To hell with it, let’s go to the dark place, the episode is called “Dead Man’s Switch.” It picks up the story of a soldier taking an elevator 11,000 feet underground to a bunker where he commands the entire world’s nuclear and biological arsenal.

The point is for him to be cut off from society, keeping the Earth safe by pressing a button that prevents nuclear annihilation on the Earth’s surface. Why? Because aliens are invading, and if the aliens win and claim the Earth as a prize, well fuck you, aliens.

The episode is a cheesy bit of pulp-sci-fi… Except it resembles our reality in many ways right now. Sheltering while the world struggles with a mysterious biological enemy. And like the show, our only form of communication is via cameras and monitors.

zoom meeting formal T-Shirt


I have thoroughly displayed that I am no expert on calm or optimistic thinking. But I am optimistic that we can get through all of this if we try to remain calm. It may just be the Xanax talking (mostly kidding).

If we listen to the experts and stay out of our first responder’s way if we can do our part by remaining calm and clean and not interacting with anyone outside of our immediate homes… We can help not over-crowding our medical industry, and save lives.

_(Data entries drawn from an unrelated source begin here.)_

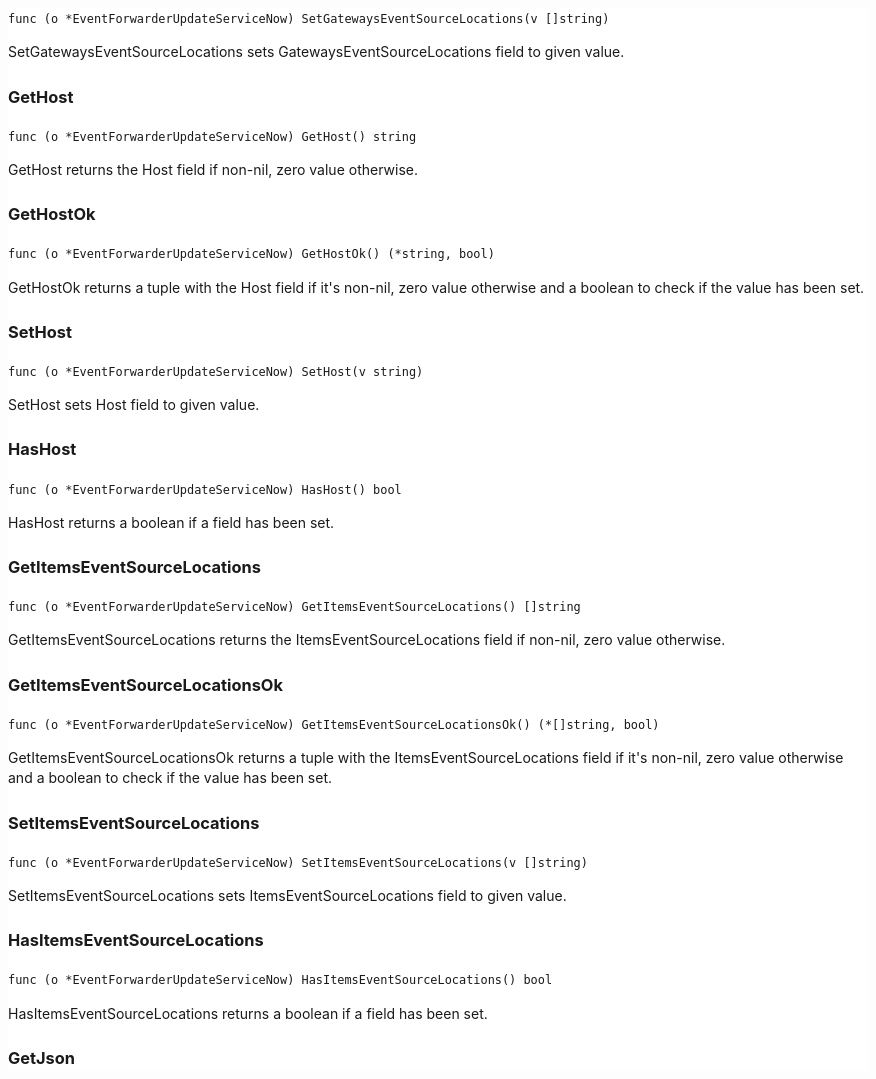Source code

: `func (o *EventForwarderUpdateServiceNow) SetGatewaysEventSourceLocations(v []string)`

SetGatewaysEventSourceLocations sets GatewaysEventSourceLocations field to given value.


### GetHost

`func (o *EventForwarderUpdateServiceNow) GetHost() string`

GetHost returns the Host field if non-nil, zero value otherwise.

### GetHostOk

`func (o *EventForwarderUpdateServiceNow) GetHostOk() (*string, bool)`

GetHostOk returns a tuple with the Host field if it's non-nil, zero value otherwise
and a boolean to check if the value has been set.

### SetHost

`func (o *EventForwarderUpdateServiceNow) SetHost(v string)`

SetHost sets Host field to given value.

### HasHost

`func (o *EventForwarderUpdateServiceNow) HasHost() bool`

HasHost returns a boolean if a field has been set.

### GetItemsEventSourceLocations

`func (o *EventForwarderUpdateServiceNow) GetItemsEventSourceLocations() []string`

GetItemsEventSourceLocations returns the ItemsEventSourceLocations field if non-nil, zero value otherwise.

### GetItemsEventSourceLocationsOk

`func (o *EventForwarderUpdateServiceNow) GetItemsEventSourceLocationsOk() (*[]string, bool)`

GetItemsEventSourceLocationsOk returns a tuple with the ItemsEventSourceLocations field if it's non-nil, zero value otherwise
and a boolean to check if the value has been set.

### SetItemsEventSourceLocations

`func (o *EventForwarderUpdateServiceNow) SetItemsEventSourceLocations(v []string)`

SetItemsEventSourceLocations sets ItemsEventSourceLocations field to given value.

### HasItemsEventSourceLocations

`func (o *EventForwarderUpdateServiceNow) HasItemsEventSourceLocations() bool`

HasItemsEventSourceLocations returns a boolean if a field has been set.

### GetJson
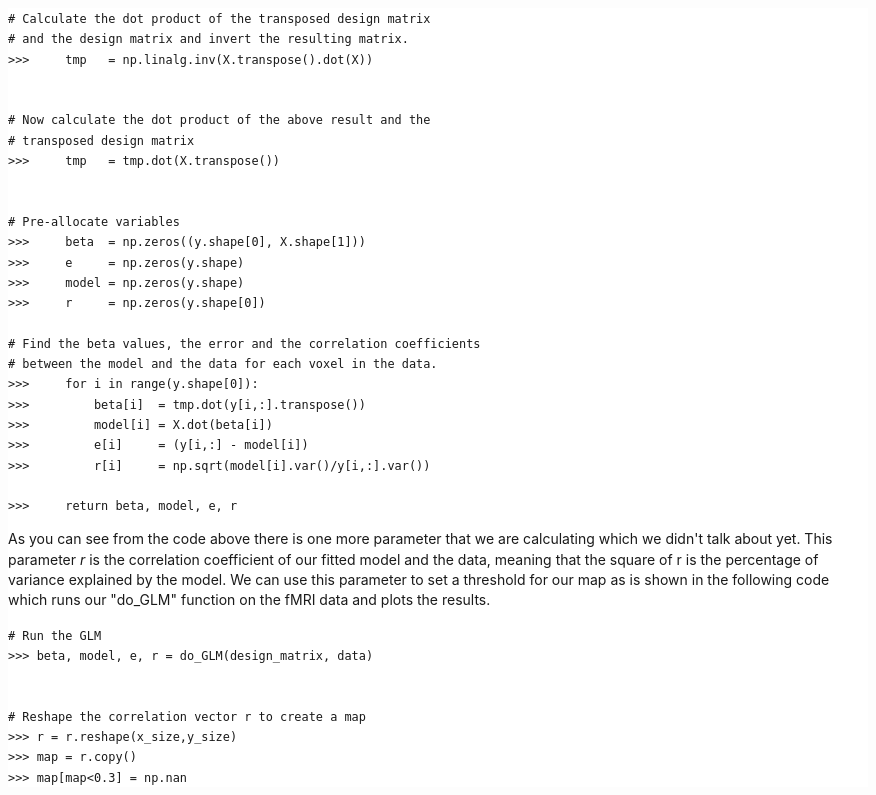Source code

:     # Calculate the dot product of the transposed design matrix   
    # and the design matrix and invert the resulting matrix.  
    >>>     tmp   = np.linalg.inv(X.transpose().dot(X))


    # Now calculate the dot product of the above result and the   
    # transposed design matrix  
    >>>     tmp   = tmp.dot(X.transpose())


    # Pre-allocate variables  
    >>>     beta  = np.zeros((y.shape[0], X.shape[1]))  
    >>>     e     = np.zeros(y.shape)  
    >>>     model = np.zeros(y.shape)  
    >>>     r     = np.zeros(y.shape[0])  

    # Find the beta values, the error and the correlation coefficients   
    # between the model and the data for each voxel in the data.  
    >>>     for i in range(y.shape[0]):  
    >>>         beta[i]  = tmp.dot(y[i,:].transpose())  
    >>>         model[i] = X.dot(beta[i])  
    >>>         e[i]     = (y[i,:] - model[i])  
    >>>         r[i]     = np.sqrt(model[i].var()/y[i,:].var())  

    >>>     return beta, model, e, r

As you can see from the code above there is one more parameter that we are
calculating which we didn't talk about yet. This parameter _r_ is the
correlation coefficient of our fitted model and the data, meaning that the
square of r is the percentage of variance explained by the model. We can use
this parameter to set a threshold for our map as is shown in the following
code which runs our "do_GLM" function on the fMRI data and plots the results.



    # Run the GLM  
    >>> beta, model, e, r = do_GLM(design_matrix, data)


    # Reshape the correlation vector r to create a map  
    >>> r = r.reshape(x_size,y_size)  
    >>> map = r.copy()  
    >>> map[map<0.3] = np.nan
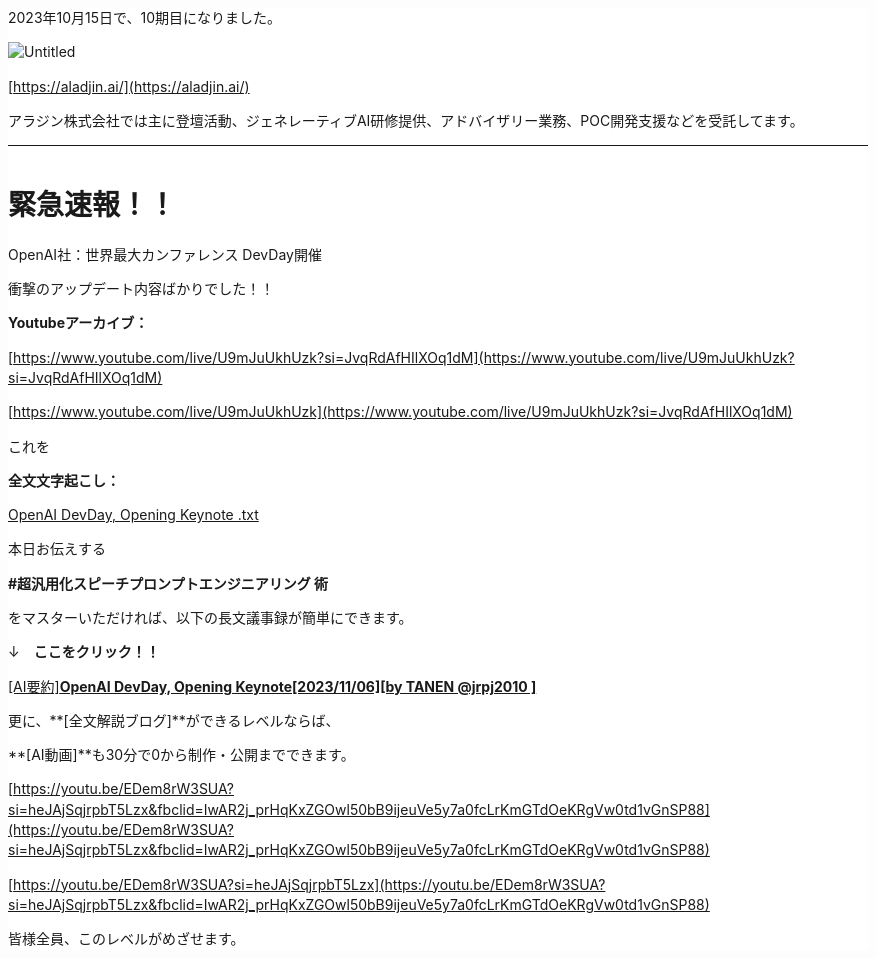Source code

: 2023年10月15日で、10期目になりました。

![Untitled](%5B%E5%B8%9D%E4%BA%BA%E6%A7%98%E7%89%88%5D%E7%88%86%E9%80%9FGPT4%E6%B4%BB%E7%94%A8%E8%A1%93%EF%BC%81%E6%96%B0%E3%81%97%E3%81%84%E6%99%82%E4%BB%A3%E3%81%AE%E3%83%92%E3%82%99%E3%82%B7%E3%82%99%E3%83%8D%E3%82%B9%E6%89%8B%E6%B3%95%E3%81%A8%E3%81%AF%20%EF%BD%9E%20%E6%84%8F%E6%80%9D%E6%B1%BA%E5%AE%9A%E3%82%92%E3%81%99%E3%82%8B%E3%81%AE%E3%81%AF%E4%BA%BA%E9%A1%9E%E3%81%9F%E3%82%99%EF%BC%81%EF%BD%9E%2025a8ef7168a94fdeb268a4085f106a5b/Untitled%201.png)

[https://aladjin.ai/](https://aladjin.ai/)

アラジン株式会社では主に登壇活動、ジェネレーティブAI研修提供、アドバイザリー業務、POC開発支援などを受託してます。

---

# 緊急速報！！

OpenAI社：世界最大カンファレンス DevDay開催

衝撃のアップデート内容ばかりでした！！

**Youtubeアーカイブ：**

[https://www.youtube.com/live/U9mJuUkhUzk?si=JvqRdAfHIlXOq1dM](https://www.youtube.com/live/U9mJuUkhUzk?si=JvqRdAfHIlXOq1dM)

[https://www.youtube.com/live/U9mJuUkhUzk](https://www.youtube.com/live/U9mJuUkhUzk?si=JvqRdAfHIlXOq1dM)

これを

**全文文字起こし：**

[OpenAI DevDay, Opening Keynote .txt](../%E3%80%8C%E5%88%BA%E3%81%95%E3%82%8B%E3%83%95%E3%82%9A%E3%83%AC%E3%82%BB%E3%82%99%E3%83%B3%E3%82%9210%E5%80%8D%E9%80%9F%E3%81%A6%E3%82%99%E3%81%A4%E3%81%8F%E3%82%8B%EF%BC%81%20ChatGPT%E4%BD%BF%E3%81%84%E5%80%92%E3%81%97%E8%A1%93%E3%80%8D%E3%80%9C%E9%AF%96%E6%B1%9F%E5%B8%82%E5%95%86%E5%B7%A5%E4%BC%9A%E6%A7%98%20202401%209c9117b04b794e38b7c4652ee64ab372/OpenAI_DevDay_Opening_Keynote_.txt)

本日お伝えする

**#超汎用化スピーチプロンプトエンジニアリング 術**

をマスターいただければ、以下の長文議事録が簡単にできます。

↓　**ここをクリック！！**

[[AI要約]**OpenAI DevDay, Opening Keynote[2023/11/06][by TANEN @jrpj2010 ]**](https://www.notion.so/AI-OpenAI-DevDay-Opening-Keynote-2023-11-06-by-TANEN-jrpj2010-029526ed9e914ffc92a3b766f6d46445?pvs=21) 

更に、**[全文解説ブログ]**ができるレベルならば、

**[AI動画]**も30分で0から制作・公開までできます。

[https://youtu.be/EDem8rW3SUA?si=heJAjSqjrpbT5Lzx&fbclid=IwAR2j_prHqKxZGOwl50bB9ijeuVe5y7a0fcLrKmGTdOeKRgVw0td1vGnSP88](https://youtu.be/EDem8rW3SUA?si=heJAjSqjrpbT5Lzx&fbclid=IwAR2j_prHqKxZGOwl50bB9ijeuVe5y7a0fcLrKmGTdOeKRgVw0td1vGnSP88)

[https://youtu.be/EDem8rW3SUA?si=heJAjSqjrpbT5Lzx](https://youtu.be/EDem8rW3SUA?si=heJAjSqjrpbT5Lzx&fbclid=IwAR2j_prHqKxZGOwl50bB9ijeuVe5y7a0fcLrKmGTdOeKRgVw0td1vGnSP88)

皆様全員、このレベルがめざせます。
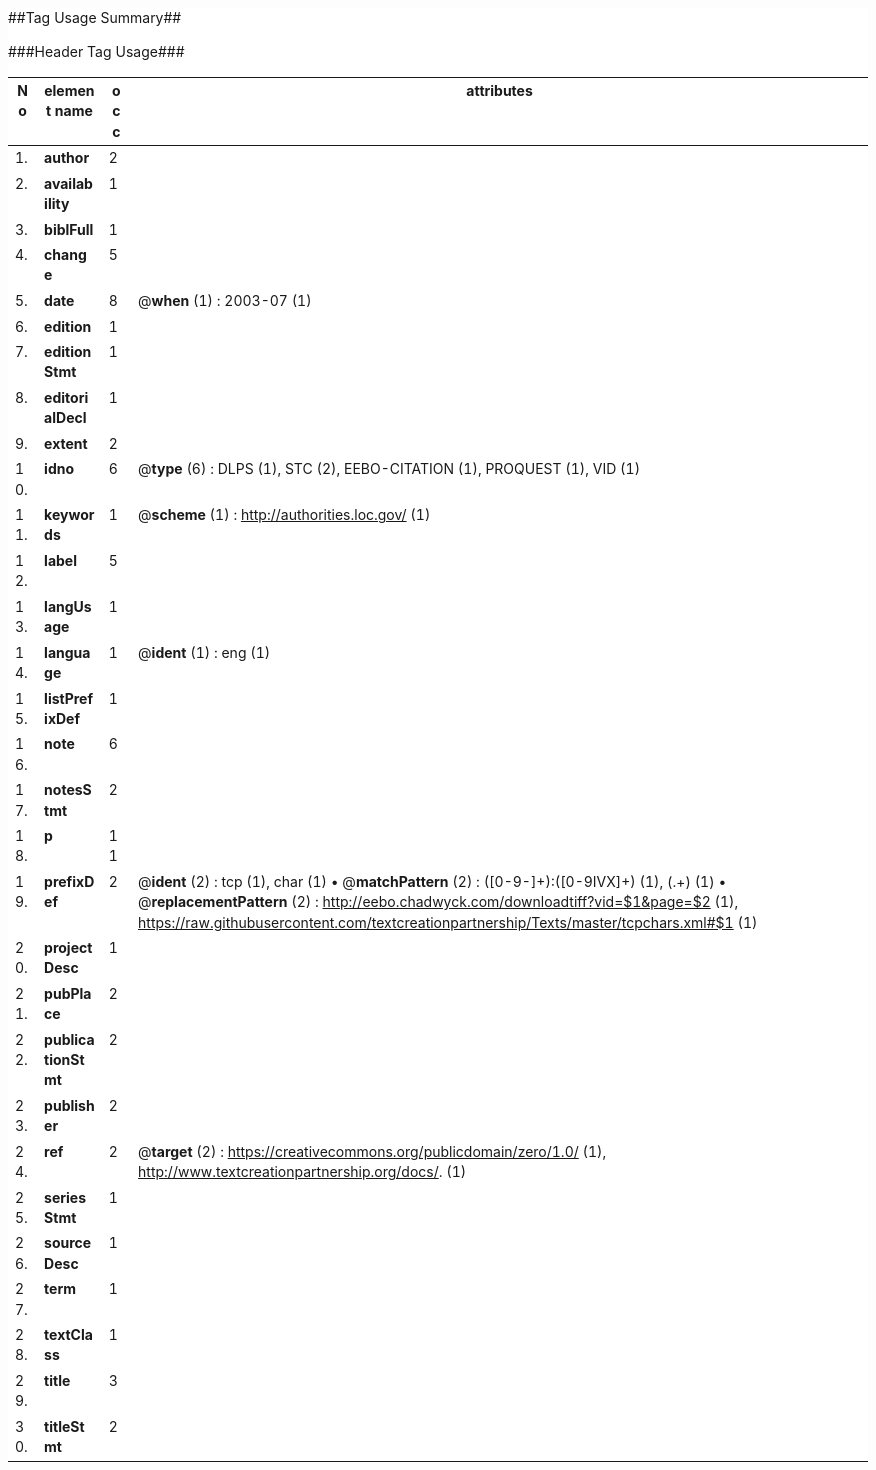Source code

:##Tag Usage Summary##

###Header Tag Usage###

|No|element name|occ|attributes|
|---|---|---|---|
|1.|__author__|2||
|2.|__availability__|1||
|3.|__biblFull__|1||
|4.|__change__|5||
|5.|__date__|8| @__when__ (1) : 2003-07 (1)|
|6.|__edition__|1||
|7.|__editionStmt__|1||
|8.|__editorialDecl__|1||
|9.|__extent__|2||
|10.|__idno__|6| @__type__ (6) : DLPS (1), STC (2), EEBO-CITATION (1), PROQUEST (1), VID (1)|
|11.|__keywords__|1| @__scheme__ (1) : http://authorities.loc.gov/ (1)|
|12.|__label__|5||
|13.|__langUsage__|1||
|14.|__language__|1| @__ident__ (1) : eng (1)|
|15.|__listPrefixDef__|1||
|16.|__note__|6||
|17.|__notesStmt__|2||
|18.|__p__|11||
|19.|__prefixDef__|2| @__ident__ (2) : tcp (1), char (1)  •  @__matchPattern__ (2) : ([0-9\-]+):([0-9IVX]+) (1), (.+) (1)  •  @__replacementPattern__ (2) : http://eebo.chadwyck.com/downloadtiff?vid=$1&page=$2 (1), https://raw.githubusercontent.com/textcreationpartnership/Texts/master/tcpchars.xml#$1 (1)|
|20.|__projectDesc__|1||
|21.|__pubPlace__|2||
|22.|__publicationStmt__|2||
|23.|__publisher__|2||
|24.|__ref__|2| @__target__ (2) : https://creativecommons.org/publicdomain/zero/1.0/ (1), http://www.textcreationpartnership.org/docs/. (1)|
|25.|__seriesStmt__|1||
|26.|__sourceDesc__|1||
|27.|__term__|1||
|28.|__textClass__|1||
|29.|__title__|3||
|30.|__titleStmt__|2||
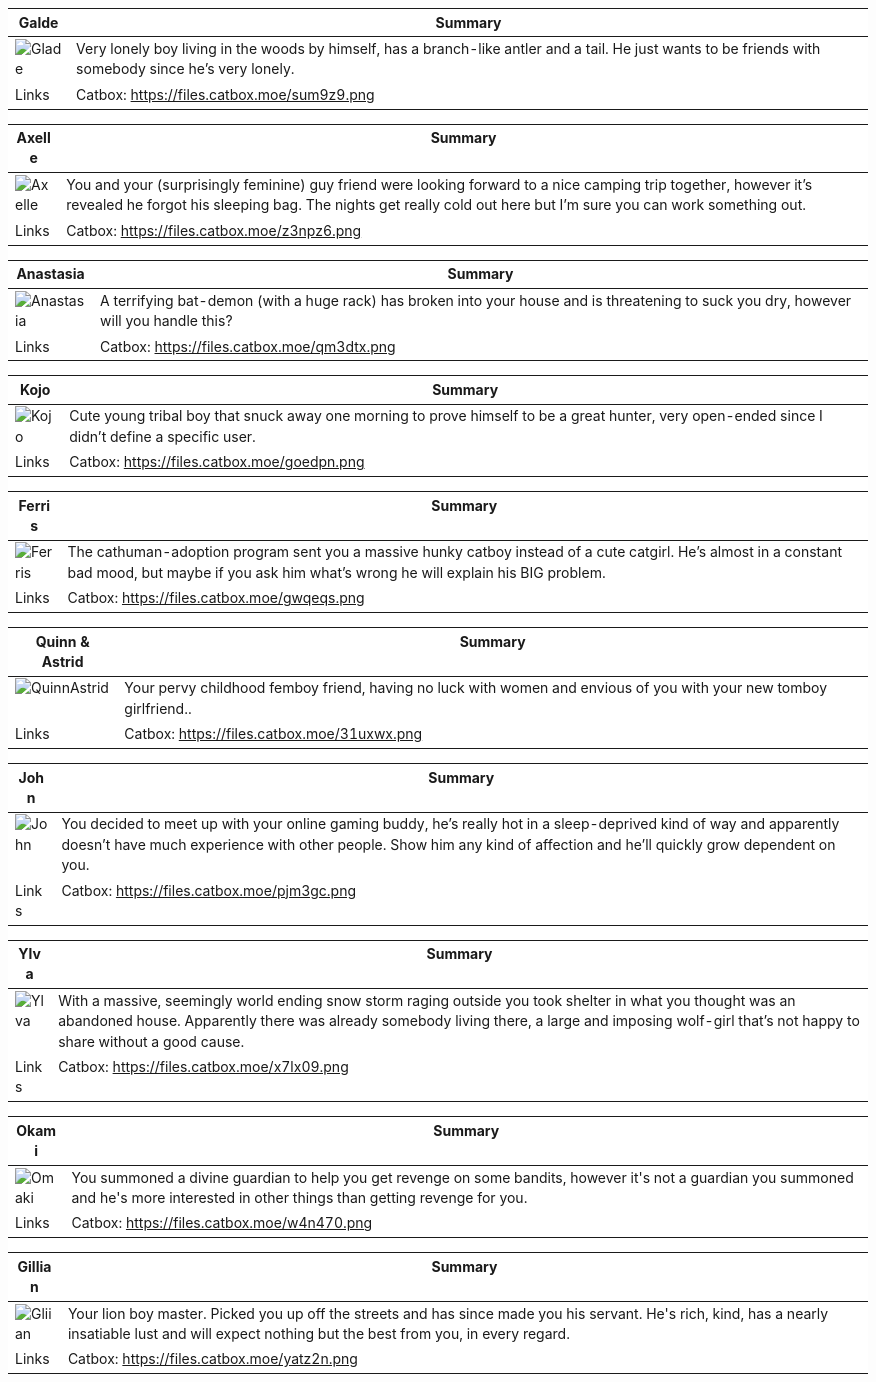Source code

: Galde | Summary
------ | ------
![Glade](https://files.catbox.moe/sum9z9.png) | Very lonely boy living in the woods by himself, has a branch-like antler and a tail. He just wants to be friends with somebody since he’s very lonely.
Links   | Catbox: https://files.catbox.moe/sum9z9.png

Axelle | Summary
------ | ------
![Axelle](https://files.catbox.moe/z3npz6.png) | You and your (surprisingly feminine) guy friend were looking forward to a nice camping trip together, however it’s revealed he forgot his sleeping bag. The nights get really cold out here but I’m sure you can work something out.
Links   | Catbox: https://files.catbox.moe/z3npz6.png

Anastasia | Summary
------ | ------
![Anastasia](https://files.catbox.moe/qm3dtx.png) | A terrifying bat-demon (with a huge rack) has broken into your house and is threatening to suck you dry, however will you handle this?
Links   | Catbox: https://files.catbox.moe/qm3dtx.png

Kojo | Summary
------ | ------
![Kojo](https://files.catbox.moe/goedpn.png) | Cute young tribal boy that snuck away one morning to prove himself to be a great hunter, very open-ended since I didn’t define a specific user.
Links   | Catbox: https://files.catbox.moe/goedpn.png

Ferris | Summary
------ | ------
![Ferris](https://files.catbox.moe/gwqeqs.png) | The cathuman-adoption program sent you a massive hunky catboy instead of a cute catgirl. He’s almost in a constant bad mood, but maybe if you ask him what’s wrong he will explain his BIG problem.
Links   | Catbox: https://files.catbox.moe/gwqeqs.png

Quinn & Astrid | Summary
------ | ------
![QuinnAstrid](https://files.catbox.moe/31uxwx.png) | Your pervy childhood femboy friend, having no luck with women and envious of you with your new tomboy girlfriend..
Links   | Catbox: https://files.catbox.moe/31uxwx.png

John | Summary
------ | ------
![John](https://files.catbox.moe/pjm3gc.png) | You decided to meet up with your online gaming buddy, he’s really hot in a sleep-deprived kind of way and apparently doesn’t have much experience with other people. Show him any kind of affection and he’ll quickly grow dependent on you.
Links   | Catbox: https://files.catbox.moe/pjm3gc.png

Ylva | Summary
------ | ------
![Ylva](https://files.catbox.moe/x7lx09.png) | With a massive, seemingly world ending snow storm raging outside you took shelter in what you thought was an abandoned house. Apparently there was already somebody living there, a large and imposing wolf-girl that’s not happy to share without a good cause.
Links   | Catbox: https://files.catbox.moe/x7lx09.png

Okami | Summary
------ | ------
![Omaki](https://files.catbox.moe/w4n470.png) | You summoned a divine guardian to help you get revenge on some bandits, however it's not a guardian you summoned and he's more interested in other things than getting revenge for you.
Links   | Catbox: https://files.catbox.moe/w4n470.png

Gillian | Summary
------ | ------
![Gliian](https://files.catbox.moe/yatz2n.png) | Your lion boy master. Picked you up off the streets and has since made you his servant. He's rich, kind, has a nearly insatiable lust and will expect nothing but the best from you, in every regard.
Links   | Catbox: https://files.catbox.moe/yatz2n.png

We also have one major thing going for us that older societies hadn’t had the luxury of during pandemics. Open and safe (medically speaking) communication. There was no Instagram during the plague. No Zoom meetings during the Spanish Flu.

Coronavirus has Linkedin, Facebook, Pinterest, Twitter, etc. And email so you can stay in touch with your mom. We can do this shit, mom!

Day 5 Send Help

Sure it feels claustrophobic, now. Yet imagine the loneliness and depression Benjamin Franklin Bache must have battled before succumbing to yellow fever in Philadelphia in 1798? He couldn’t Tweet about that shit.

Maybe this whole pandemic thing is like the dead man’s switch, only we need to keep hitting the red button for redemption rather than doom.

Keep mashing buttons to keep our online community “close” while leaving room for the smart people to figure out the solutions ITRW. All while we get back to posting pictures of sneakers and food on Instagram.


In all seriousness, let’s be kind to each other for once and not let the festering global bitterness and political antagonism, and everything else cloud this emerging new world with the same old angst and assery.

Let’s not let the many who will leave us too soon, cut down by this awful virus; let’s not let them die in vain. Why don’t we take this time with our digital friends and families and begin to build a foundation for a better world?

And bonus, SNHU, there will be newer social media marketing practices for us to learn. Like influencers taking selfies at their first colonoscopy, maybe? Wouldn’t that be some shit? (Let me know in the comments!)

So, let’s be thankful for our medical community, let’s call our mothers and grocery shop for our elderly neighbors, and maybe someday we can all see a better world for ourselves over the rainbow.